Task brief
Render every line of text in the rows below as a JSON list of strings, with one string per line and nothing for blank lines. Leave the pictures out.

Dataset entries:

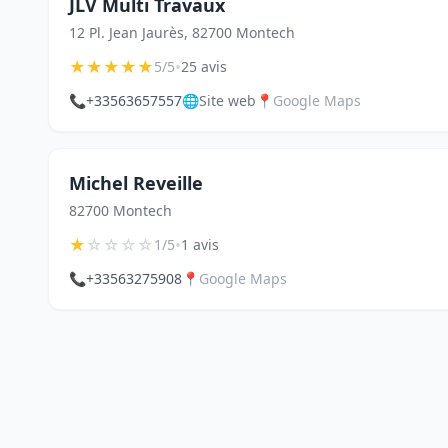
JLV Multi Travaux
12 Pl. Jean Jaurès, 82700 Montech
★
★
★
★
★
•
5/5
25 avis
📞
+33563657557
🌐
Site web
📍
Google Maps
Michel Reveille
82700 Montech
★
☆
☆
☆
☆
•
1/5
1 avis
📞
+33563275908
📍
Google Maps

Task response
[
  "JLV Multi Travaux",
  "12 Pl. Jean Jaurès, 82700 Montech",
  "★",
  "★",
  "★",
  "★",
  "★",
  "•",
  "5/5",
  "25 avis",
  "📞",
  "+33563657557",
  "🌐",
  "Site web",
  "📍",
  "Google Maps",
  "Michel Reveille",
  "82700 Montech",
  "★",
  "☆",
  "☆",
  "☆",
  "☆",
  "•",
  "1/5",
  "1 avis",
  "📞",
  "+33563275908",
  "📍",
  "Google Maps"
]